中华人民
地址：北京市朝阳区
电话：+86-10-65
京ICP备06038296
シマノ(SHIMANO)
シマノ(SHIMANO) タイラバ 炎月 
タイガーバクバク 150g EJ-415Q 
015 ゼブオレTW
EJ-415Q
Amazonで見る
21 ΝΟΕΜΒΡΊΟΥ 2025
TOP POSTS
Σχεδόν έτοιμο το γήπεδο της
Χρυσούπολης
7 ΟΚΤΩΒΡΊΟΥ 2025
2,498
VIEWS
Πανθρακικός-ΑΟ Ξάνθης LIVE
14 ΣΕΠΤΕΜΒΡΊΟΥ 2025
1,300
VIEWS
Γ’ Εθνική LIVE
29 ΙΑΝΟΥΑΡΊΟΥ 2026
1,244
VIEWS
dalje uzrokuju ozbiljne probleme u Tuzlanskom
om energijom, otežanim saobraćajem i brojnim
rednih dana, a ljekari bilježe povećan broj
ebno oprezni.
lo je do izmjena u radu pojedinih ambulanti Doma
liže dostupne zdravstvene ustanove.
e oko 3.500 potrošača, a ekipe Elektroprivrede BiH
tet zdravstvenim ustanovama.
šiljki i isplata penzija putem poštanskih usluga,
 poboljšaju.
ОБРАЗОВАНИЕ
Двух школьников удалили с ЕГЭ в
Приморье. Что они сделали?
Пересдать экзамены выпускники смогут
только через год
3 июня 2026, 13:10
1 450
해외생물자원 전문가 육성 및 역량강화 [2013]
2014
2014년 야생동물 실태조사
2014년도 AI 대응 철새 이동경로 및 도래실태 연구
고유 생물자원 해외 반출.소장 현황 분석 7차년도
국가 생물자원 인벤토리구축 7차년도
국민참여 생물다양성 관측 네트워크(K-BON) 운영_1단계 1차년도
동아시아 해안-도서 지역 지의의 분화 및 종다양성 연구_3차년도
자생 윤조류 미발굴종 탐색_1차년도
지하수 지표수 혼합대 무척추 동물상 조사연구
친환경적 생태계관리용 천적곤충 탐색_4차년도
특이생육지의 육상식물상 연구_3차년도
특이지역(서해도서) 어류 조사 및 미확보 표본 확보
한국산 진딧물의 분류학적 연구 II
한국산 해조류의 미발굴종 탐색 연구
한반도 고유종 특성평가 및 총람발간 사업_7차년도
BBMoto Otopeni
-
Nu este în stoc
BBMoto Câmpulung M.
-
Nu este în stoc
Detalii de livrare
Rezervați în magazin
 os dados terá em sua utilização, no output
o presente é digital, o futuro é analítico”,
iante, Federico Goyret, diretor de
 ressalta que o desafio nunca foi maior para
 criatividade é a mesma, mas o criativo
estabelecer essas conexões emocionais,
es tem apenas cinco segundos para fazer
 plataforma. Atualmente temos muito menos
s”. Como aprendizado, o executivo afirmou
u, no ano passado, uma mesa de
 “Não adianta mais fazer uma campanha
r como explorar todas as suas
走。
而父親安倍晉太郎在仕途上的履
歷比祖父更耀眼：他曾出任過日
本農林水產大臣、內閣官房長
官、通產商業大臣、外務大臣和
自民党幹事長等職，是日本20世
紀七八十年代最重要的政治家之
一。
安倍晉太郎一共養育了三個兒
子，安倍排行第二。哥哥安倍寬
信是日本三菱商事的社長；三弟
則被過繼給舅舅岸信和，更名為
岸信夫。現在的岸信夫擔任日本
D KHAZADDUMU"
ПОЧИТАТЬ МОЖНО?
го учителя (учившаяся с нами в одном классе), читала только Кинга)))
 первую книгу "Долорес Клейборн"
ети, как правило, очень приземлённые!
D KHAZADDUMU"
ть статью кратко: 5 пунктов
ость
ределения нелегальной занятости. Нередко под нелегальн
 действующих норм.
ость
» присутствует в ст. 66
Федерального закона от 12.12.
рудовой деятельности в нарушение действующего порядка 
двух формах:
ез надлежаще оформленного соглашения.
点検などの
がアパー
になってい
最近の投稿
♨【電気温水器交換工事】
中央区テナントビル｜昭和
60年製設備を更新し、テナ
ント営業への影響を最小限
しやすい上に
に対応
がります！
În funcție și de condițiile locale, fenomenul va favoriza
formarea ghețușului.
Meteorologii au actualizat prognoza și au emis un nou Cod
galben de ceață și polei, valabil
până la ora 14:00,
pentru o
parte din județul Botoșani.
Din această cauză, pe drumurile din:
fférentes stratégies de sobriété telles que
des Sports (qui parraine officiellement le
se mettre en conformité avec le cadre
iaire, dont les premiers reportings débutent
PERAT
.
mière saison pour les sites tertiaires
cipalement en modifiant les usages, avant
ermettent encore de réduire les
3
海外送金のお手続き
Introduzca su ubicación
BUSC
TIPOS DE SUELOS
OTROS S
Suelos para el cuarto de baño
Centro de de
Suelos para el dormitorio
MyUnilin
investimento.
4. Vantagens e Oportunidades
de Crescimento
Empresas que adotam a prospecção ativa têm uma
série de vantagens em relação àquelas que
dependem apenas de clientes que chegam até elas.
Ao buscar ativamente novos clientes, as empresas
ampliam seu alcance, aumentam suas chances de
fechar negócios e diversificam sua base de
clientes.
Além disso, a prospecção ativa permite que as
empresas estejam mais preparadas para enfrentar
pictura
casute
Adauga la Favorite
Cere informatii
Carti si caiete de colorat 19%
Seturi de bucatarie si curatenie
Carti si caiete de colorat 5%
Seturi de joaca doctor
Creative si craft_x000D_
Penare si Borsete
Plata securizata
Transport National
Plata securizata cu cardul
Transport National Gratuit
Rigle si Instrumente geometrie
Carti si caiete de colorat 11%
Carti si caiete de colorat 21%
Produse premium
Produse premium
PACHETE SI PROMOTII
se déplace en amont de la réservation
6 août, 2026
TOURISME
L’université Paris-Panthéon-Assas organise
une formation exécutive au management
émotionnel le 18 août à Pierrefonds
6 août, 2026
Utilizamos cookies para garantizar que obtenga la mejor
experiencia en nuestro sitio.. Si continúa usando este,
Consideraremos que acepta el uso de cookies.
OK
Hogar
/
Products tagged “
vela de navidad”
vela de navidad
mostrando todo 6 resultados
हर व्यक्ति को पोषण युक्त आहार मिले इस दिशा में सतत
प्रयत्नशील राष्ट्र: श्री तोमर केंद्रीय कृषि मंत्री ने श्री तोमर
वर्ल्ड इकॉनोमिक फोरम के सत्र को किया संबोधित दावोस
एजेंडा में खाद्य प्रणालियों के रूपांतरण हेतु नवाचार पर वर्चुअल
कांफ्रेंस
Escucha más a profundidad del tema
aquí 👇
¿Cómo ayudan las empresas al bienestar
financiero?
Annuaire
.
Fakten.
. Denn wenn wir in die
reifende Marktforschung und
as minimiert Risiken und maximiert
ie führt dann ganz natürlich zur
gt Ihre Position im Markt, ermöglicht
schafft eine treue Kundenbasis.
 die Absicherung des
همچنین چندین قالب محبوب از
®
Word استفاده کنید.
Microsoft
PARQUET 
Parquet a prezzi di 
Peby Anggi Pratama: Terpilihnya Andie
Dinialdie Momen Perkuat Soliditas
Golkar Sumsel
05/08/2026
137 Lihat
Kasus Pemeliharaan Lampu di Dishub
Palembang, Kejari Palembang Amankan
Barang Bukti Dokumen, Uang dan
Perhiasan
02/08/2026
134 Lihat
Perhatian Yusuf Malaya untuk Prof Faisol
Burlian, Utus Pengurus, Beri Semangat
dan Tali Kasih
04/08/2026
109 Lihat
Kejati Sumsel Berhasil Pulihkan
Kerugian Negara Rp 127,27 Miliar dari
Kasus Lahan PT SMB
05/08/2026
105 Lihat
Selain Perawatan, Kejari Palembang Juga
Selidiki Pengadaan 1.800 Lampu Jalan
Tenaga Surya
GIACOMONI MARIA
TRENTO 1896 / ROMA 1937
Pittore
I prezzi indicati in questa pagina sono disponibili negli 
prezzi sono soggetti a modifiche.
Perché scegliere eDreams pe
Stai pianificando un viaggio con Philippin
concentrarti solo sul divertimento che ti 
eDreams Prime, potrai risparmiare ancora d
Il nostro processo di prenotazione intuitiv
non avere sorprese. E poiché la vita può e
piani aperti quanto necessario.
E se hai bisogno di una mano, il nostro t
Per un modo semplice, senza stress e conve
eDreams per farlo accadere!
⁂
**What is required:** Everything above from the line containing "ез надлежаще оформленного соглашения." down to the line containing "investimento." is to be transcribed exactly, with both of those lines included and nothing else added.

**Reply:**
ез надлежаще оформленного соглашения.
点検などの
がアパー
になってい
最近の投稿
♨【電気温水器交換工事】
中央区テナントビル｜昭和
60年製設備を更新し、テナ
ント営業への影響を最小限
しやすい上に
に対応
がります！
În funcție și de condițiile locale, fenomenul va favoriza
formarea ghețușului.
Meteorologii au actualizat prognoza și au emis un nou Cod
galben de ceață și polei, valabil
până la ora 14:00,
pentru o
parte din județul Botoșani.
Din această cauză, pe drumurile din:
fférentes stratégies de sobriété telles que
des Sports (qui parraine officiellement le
se mettre en conformité avec le cadre
iaire, dont les premiers reportings débutent
PERAT
.
mière saison pour les sites tertiaires
cipalement en modifiant les usages, avant
ermettent encore de réduire les
3
海外送金のお手続き
Introduzca su ubicación
BUSC
TIPOS DE SUELOS
OTROS S
Suelos para el cuarto de baño
Centro de de
Suelos para el dormitorio
MyUnilin
investimento.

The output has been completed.